Уорхол Э-э… что ты имеешь в виду? Я не выбираю изображения произвольно, а тщательно отбираю, отбрасывая лишние. Тот же подход мы применили на «Девушках из “Челси”», правда, там мы выбросили то ли два, то ли четыре тридцатипятиминутных рулона пленки. Что касается картин, то все изображения, которые я использовал, были прежде увидены в масс-медиа. Наверно, это медийные изображения. Я всегда брал их с репортажных фотографий, или из старых книг, или со снимков, сделанных в фотоавтоматах, четыре кадра за двадцать пять центов.
Маланга Считаете ли вы, что благодаря вам масс-медиа изменились?

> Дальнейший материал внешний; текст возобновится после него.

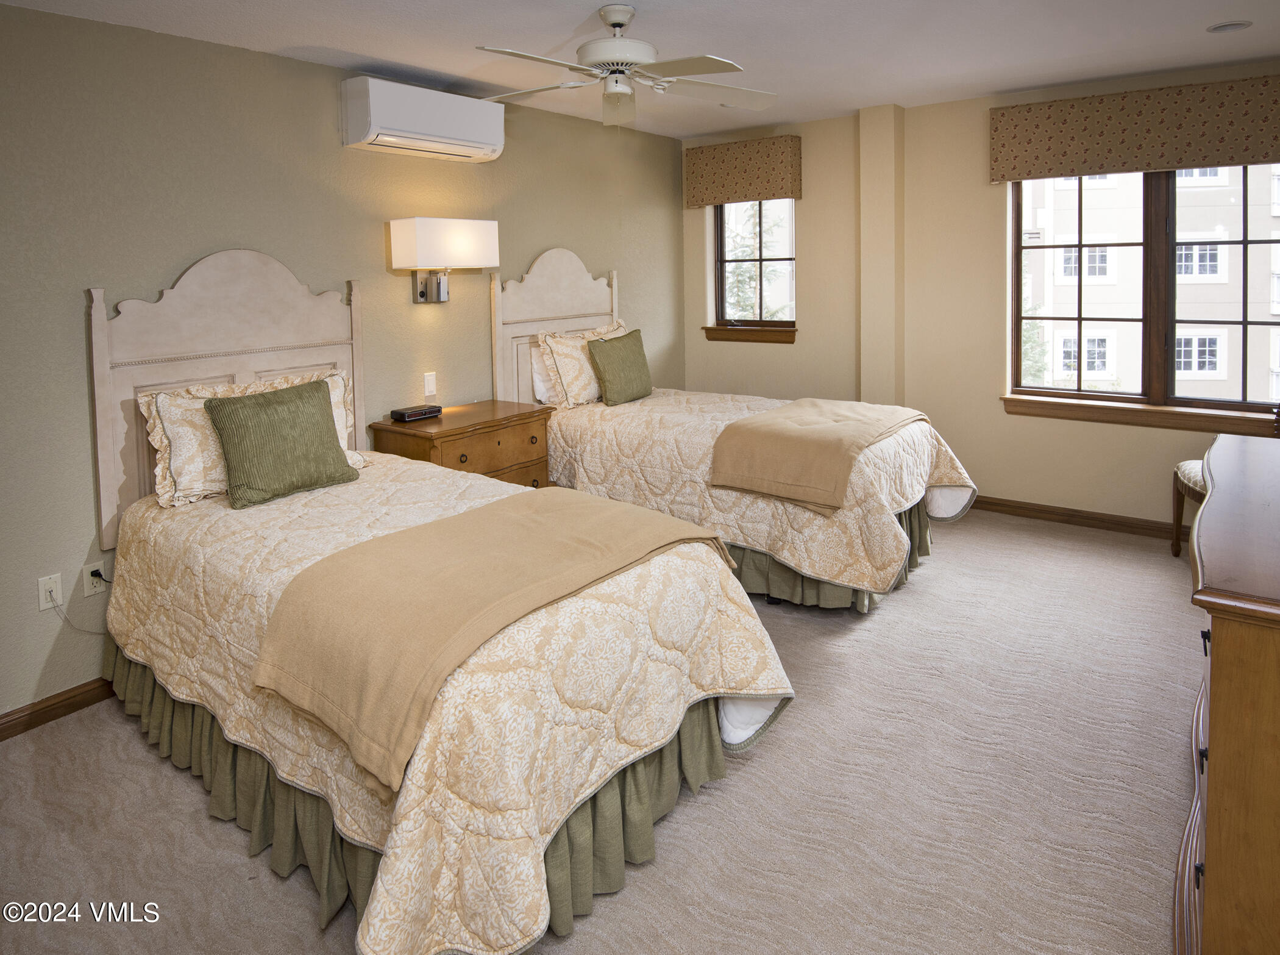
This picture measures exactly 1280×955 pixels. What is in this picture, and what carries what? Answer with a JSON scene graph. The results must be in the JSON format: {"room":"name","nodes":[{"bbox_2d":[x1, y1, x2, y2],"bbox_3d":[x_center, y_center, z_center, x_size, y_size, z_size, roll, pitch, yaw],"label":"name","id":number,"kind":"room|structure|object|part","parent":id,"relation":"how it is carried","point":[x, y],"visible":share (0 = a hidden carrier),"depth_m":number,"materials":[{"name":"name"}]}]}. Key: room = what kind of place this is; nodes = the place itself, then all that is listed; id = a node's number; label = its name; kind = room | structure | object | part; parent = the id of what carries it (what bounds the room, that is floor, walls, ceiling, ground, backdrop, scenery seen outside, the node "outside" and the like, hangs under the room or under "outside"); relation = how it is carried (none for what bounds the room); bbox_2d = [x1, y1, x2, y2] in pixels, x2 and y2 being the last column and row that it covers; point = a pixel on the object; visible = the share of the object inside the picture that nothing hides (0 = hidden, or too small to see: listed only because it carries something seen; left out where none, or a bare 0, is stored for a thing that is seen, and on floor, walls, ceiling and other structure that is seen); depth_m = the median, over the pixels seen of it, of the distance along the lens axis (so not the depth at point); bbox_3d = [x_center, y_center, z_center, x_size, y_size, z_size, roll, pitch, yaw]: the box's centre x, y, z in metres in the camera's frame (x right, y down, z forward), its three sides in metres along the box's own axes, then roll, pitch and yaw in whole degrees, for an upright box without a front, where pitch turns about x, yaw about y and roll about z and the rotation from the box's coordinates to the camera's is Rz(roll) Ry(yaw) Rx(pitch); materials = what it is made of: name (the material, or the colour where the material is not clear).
{"room":"bedroom","nodes":[
{"label":"bedroom","id":0,"kind":"room"},
{"bbox_2d":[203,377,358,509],"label":"green pillow","id":1,"kind":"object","parent":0,"point":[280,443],"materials":[{"name":"green fabric"}]},
{"bbox_2d":[0,2,684,727],"bbox_3d":[-1.441,-0.182,3.489,0.165,2.654,6.199,3,6,37],"label":"left wall","id":2,"kind":"structure","parent":0,"point":[247,54],"depth_m":2.90,"materials":[{"name":"paint"}]},
{"bbox_2d":[37,572,63,610],"bbox_3d":[-2.136,0.768,2.540,0.011,0.116,0.071,3,6,37],"label":"wall socket","id":3,"kind":"object","parent":2,"relation":"attached to","point":[43,595],"visible":0.93,"depth_m":2.54,"materials":[{"name":"white plastic"}]},
{"bbox_2d":[50,591,111,633],"bbox_3d":[-2.060,0.866,2.660,0.047,0.235,0.185,1,6,24],"label":"power cord","id":4,"kind":"object","parent":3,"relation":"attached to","point":[91,632],"visible":0.82,"depth_m":2.62,"materials":[{"name":"white plastic"}]},
{"bbox_2d":[0,675,116,739],"bbox_3d":[-1.733,1.137,3.096,0.015,0.091,4.666,3,6,37],"label":"baseboard","id":5,"kind":"structure","parent":2,"relation":"attached to","point":[54,704],"depth_m":2.55,"materials":[{"name":"brown wood"}]},
{"bbox_2d":[81,561,106,596],"bbox_3d":[-2.068,0.757,2.666,0.010,0.116,0.072,3,6,37],"label":"wall socket","id":6,"kind":"object","parent":2,"relation":"attached to","point":[86,573],"visible":0.77,"depth_m":2.66,"materials":[{"name":"white plastic"}]},
{"bbox_2d":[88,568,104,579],"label":"power plug","id":7,"kind":"object","parent":6,"relation":"in","point":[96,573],"visible":0.92,"depth_m":2.62,"materials":[{"name":"black plastic"}]},
{"bbox_2d":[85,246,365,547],"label":"headboard","id":8,"kind":"object","parent":2,"relation":"attached to","point":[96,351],"visible":0.62,"depth_m":2.85,"materials":[{"name":"wood"}]},
{"bbox_2d":[341,76,505,162],"bbox_3d":[-1.075,-1.290,3.573,0.238,0.301,0.829,3,6,37],"label":"air conditioner","id":9,"kind":"object","parent":2,"relation":"attached to","point":[491,135],"visible":0.99,"depth_m":3.40,"materials":[{"name":"white plastic"}]},
{"bbox_2d":[423,370,437,396],"bbox_3d":[-1.145,0.018,3.828,0.012,0.121,0.068,3,6,37],"label":"light switch","id":10,"kind":"object","parent":2,"relation":"attached to","point":[430,386],"visible":0.97,"depth_m":3.82,"materials":[{"name":"white plastic"}]},
{"bbox_2d":[389,216,497,302],"bbox_3d":[-1.021,-0.615,3.711,0.229,0.430,0.553,3,6,37],"label":"wall lamp","id":11,"kind":"object","parent":2,"relation":"attached to","point":[420,233],"visible":0.98,"depth_m":3.59,"materials":[{"name":"white fabric"}]},
{"bbox_3d":[-1.129,-0.520,3.812,0.173,0.188,0.152,3,6,37],"label":"bracket","id":12,"kind":"part","parent":11,"relation":"part of","materials":[{"name":"silver metal"}]},
{"bbox_2d":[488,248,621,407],"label":"headboard","id":13,"kind":"object","parent":2,"relation":"attached to","point":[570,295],"visible":0.58,"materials":[{"name":"wood"}]},
{"bbox_2d":[0,506,1198,954],"bbox_3d":[0.486,1.235,2.233,4.415,0.101,5.661,3,6,37],"label":"carpet floor","id":14,"kind":"structure","parent":0,"point":[904,605],"depth_m":2.02,"materials":[{"name":"beige carpet"}]},
{"bbox_2d":[88,248,794,952],"bbox_3d":[-0.810,0.443,2.391,2.341,1.592,1.446,3,6,37],"label":"bed","id":15,"kind":"object","parent":14,"relation":"on","point":[385,894],"visible":0.96,"depth_m":1.91,"materials":[{"name":"beige fabric"}]},
{"bbox_2d":[138,368,359,508],"bbox_3d":[-1.536,0.226,2.869,0.302,0.422,0.817,3,6,37],"label":"pillow","id":16,"kind":"object","parent":15,"relation":"on","point":[160,394],"visible":0.44,"depth_m":2.66,"materials":[{"name":"beige fabric"}]},
{"bbox_2d":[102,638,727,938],"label":"bed skirt","id":17,"kind":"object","parent":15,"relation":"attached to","point":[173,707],"visible":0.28,"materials":[{"name":"green fabric"}]},
{"bbox_2d":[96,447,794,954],"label":"quilt","id":18,"kind":"object","parent":15,"relation":"on","point":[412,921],"visible":0.59,"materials":[{"name":"beige fabric"}]},
{"bbox_2d":[250,485,726,789],"bbox_3d":[-0.354,0.596,2.034,0.648,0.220,1.228,3,6,37],"label":"throw blanket","id":19,"kind":"object","parent":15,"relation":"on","point":[385,541],"visible":0.96,"depth_m":1.73,"materials":[{"name":"beige fabric"}]},
{"bbox_2d":[370,398,553,488],"bbox_3d":[-0.902,0.612,3.766,0.515,0.837,0.831,3,6,37],"label":"nightstand","id":20,"kind":"object","parent":14,"relation":"on","point":[440,420],"visible":0.45,"depth_m":3.59,"materials":[{"name":"brown wood"}]},
{"bbox_2d":[388,403,442,422],"bbox_3d":[-1.161,0.171,3.649,0.124,0.053,0.237,3,6,37],"label":"alarm clock","id":21,"kind":"object","parent":20,"relation":"on","point":[401,416],"visible":0.98,"depth_m":3.60,"materials":[{"name":"black plastic"}]},
{"bbox_2d":[490,240,975,610],"bbox_3d":[0.469,0.143,4.011,2.414,1.736,1.493,3,6,37],"label":"bed","id":22,"kind":"object","parent":14,"relation":"on","point":[509,292],"visible":0.67,"depth_m":3.57,"materials":[{"name":"beige fabric"}]},
{"bbox_2d":[530,344,560,406],"bbox_3d":[-0.425,-0.055,4.525,0.198,0.386,0.651,3,6,37],"label":"white pillow","id":23,"kind":"object","parent":22,"relation":"on","point":[542,391],"visible":0.25,"depth_m":4.31,"materials":[{"name":"white fabric"}]},
{"bbox_2d":[530,320,627,406],"bbox_3d":[-0.334,-0.103,4.495,0.260,0.490,0.803,3,6,37],"label":"pillow","id":24,"kind":"object","parent":22,"relation":"on","point":[584,370],"visible":0.66,"depth_m":4.27,"materials":[{"name":"beige fabric"}]},
{"bbox_2d":[585,328,653,406],"bbox_3d":[-0.119,-0.076,4.434,0.228,0.427,0.515,3,6,37],"label":"green pillow","id":25,"kind":"object","parent":22,"relation":"on","point":[600,356],"visible":1,"depth_m":4.32,"materials":[{"name":"green fabric"}]},
{"bbox_2d":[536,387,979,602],"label":"quilt","id":26,"kind":"object","parent":22,"relation":"on","point":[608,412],"visible":0.56,"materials":[{"name":"beige fabric"}]},
{"bbox_2d":[707,398,929,509],"bbox_3d":[0.947,0.333,3.604,0.694,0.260,1.274,3,6,37],"label":"throw blanket","id":27,"kind":"object","parent":22,"relation":"on","point":[775,445],"visible":0.99,"depth_m":3.25,"materials":[{"name":"beige fabric"}]},
{"bbox_2d":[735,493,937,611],"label":"bed skirt","id":28,"kind":"object","parent":22,"relation":"attached to","point":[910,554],"visible":0.13,"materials":[{"name":"green fabric"}]},
{"bbox_2d":[1169,459,1206,558],"bbox_3d":[3.079,0.433,3.499,0.600,1.080,0.577,0,5,11],"label":"chair","id":29,"kind":"object","parent":14,"relation":"on","point":[1175,551],"visible":0.36,"depth_m":3.68,"materials":[{"name":"brown wood"}]},
{"bbox_2d":[1175,433,1279,952],"bbox_3d":[1.621,0.769,1.692,0.550,0.945,1.595,3,6,37],"label":"dresser","id":30,"kind":"object","parent":14,"relation":"on","point":[1212,757],"visible":1,"depth_m":1.28,"materials":[{"name":"brown wood"}]},
{"bbox_2d":[0,0,1279,139],"bbox_3d":[0.411,-1.471,1.952,4.944,0.110,6.278,3,6,37],"label":"ceiling","id":31,"kind":"structure","parent":0,"point":[351,46],"depth_m":3.17,"materials":[{"name":"white paint"}]},
{"bbox_2d":[474,3,774,128],"bbox_3d":[-0.088,-1.227,2.757,1.211,0.436,1.217,-1,5,-3],"label":"ceiling fan","id":32,"kind":"object","parent":31,"relation":"hanging from","point":[618,22],"visible":0.99,"depth_m":2.69,"materials":[{"name":"white"}]},
{"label":"motor housing","id":33,"kind":"part","parent":32,"relation":"part of","materials":[{"name":"white metal"}]},
{"bbox_2d":[1206,20,1251,33],"bbox_3d":[2.682,-1.603,3.191,0.161,0.015,0.157,3,6,37],"label":"recessed light","id":34,"kind":"object","parent":31,"relation":"in","point":[1223,28],"visible":0.98,"depth_m":3.18,"materials":[{"name":"white"}]},
{"bbox_2d":[681,60,1279,533],"bbox_3d":[2.286,-0.461,4.590,4.752,2.681,0.195,3,6,37],"label":"window wall","id":35,"kind":"structure","parent":0,"point":[1154,437],"depth_m":4.62,"materials":[{"name":"beige paint"}]},
{"bbox_2d":[682,132,802,207],"bbox_3d":[0.760,-1.572,5.347,0.946,0.434,0.138,3,6,37],"label":"valance","id":36,"kind":"object","parent":35,"relation":"attached to","point":[751,196],"visible":0.99,"depth_m":5.25,"materials":[{"name":"brown fabric"}]},
{"bbox_2d":[702,323,796,343],"bbox_3d":[0.866,-0.369,5.479,0.761,0.123,0.109,3,6,37],"label":"window sill","id":37,"kind":"structure","parent":35,"relation":"attached to","point":[790,333],"depth_m":5.45,"materials":[{"name":"brown wood"}]},
{"bbox_2d":[711,197,797,336],"bbox_3d":[0.917,-0.947,5.449,0.742,1.127,0.112,3,6,37],"label":"small window","id":38,"kind":"structure","parent":35,"relation":"in","point":[721,284],"depth_m":5.50,"materials":[{"name":"brown glass"}]},
{"bbox_2d":[965,493,1183,540],"bbox_3d":[2.891,0.862,4.162,3.381,0.097,0.021,3,6,37],"label":"baseboard","id":39,"kind":"structure","parent":35,"relation":"attached to","point":[1127,525],"depth_m":4.32,"materials":[{"name":"brown wood"}]},
{"bbox_2d":[990,71,1279,182],"bbox_3d":[2.875,-1.394,3.919,1.632,0.417,0.134,3,6,37],"label":"window valance","id":40,"kind":"object","parent":35,"relation":"attached to","point":[1209,161],"visible":0.98,"depth_m":3.90,"materials":[{"name":"fabric"}]},
{"bbox_2d":[1002,393,1279,433],"bbox_3d":[2.910,0.197,4.050,1.407,0.110,0.099,3,6,37],"label":"window sill","id":41,"kind":"structure","parent":35,"relation":"attached to","point":[1071,416],"depth_m":4.03,"materials":[{"name":"brown wood"}]},
{"bbox_2d":[1003,163,1279,418],"bbox_3d":[3.039,-0.609,4.086,1.563,1.544,0.122,3,6,37],"label":"large window","id":42,"kind":"structure","parent":35,"relation":"in","point":[1244,322],"depth_m":4.12,"materials":[{"name":"glass"}]},
{"label":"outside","id":43,"kind":"structure","parent":0,"visible":0},
{"label":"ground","id":44,"kind":"structure","parent":43,"visible":0},
{"bbox_2d":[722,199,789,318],"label":"tree","id":45,"kind":"object","parent":44,"relation":"on","point":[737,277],"visible":0.25,"depth_m":10.91,"materials":[{"name":"green plant"}]},
{"bbox_2d":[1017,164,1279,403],"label":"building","id":46,"kind":"structure","parent":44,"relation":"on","point":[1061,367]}
]}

Уорхол Нет, я не меняю медиа, я вообще не различаю, где мое творчество, где масс-медиа. Я просто повторяю масс-медиа, используя масс-медиа для моего творчества. Я считаю, что масс-медиа – это и есть искусство.
Маланга В какой момент вы перестали писать красками и начали печатать свои картины с помощью сеток?
Уорхол Примерно в 1962 году, но фоны картин всегда закрашивались вручную до того, как накладывалась шелкографическая сетка. Силуэтные контуры конечного изображения закрашивались, а остальные участки холста изолировались клейкой лентой. Потом, когда краска высыхала, клейкая лента снималась, и шелкографическая сетка накладывалась на нарисованное силуэтное изображение, иногда с неточной приводкой. Я не особенно старался добиться идеальной приводки. Раньше я переживал насчет приводки, но идеальная приводка все равно не получалась никогда, потому что трудно было рассмотреть холст сквозь сетку после того, как я печатал одно изображение и переносил сетку на следующий холст. В общем, я примерно прикидывал, куда наложить сетку, и почти в ста процентах случаев изображение репродуцировалось с почти идеальной приводкой.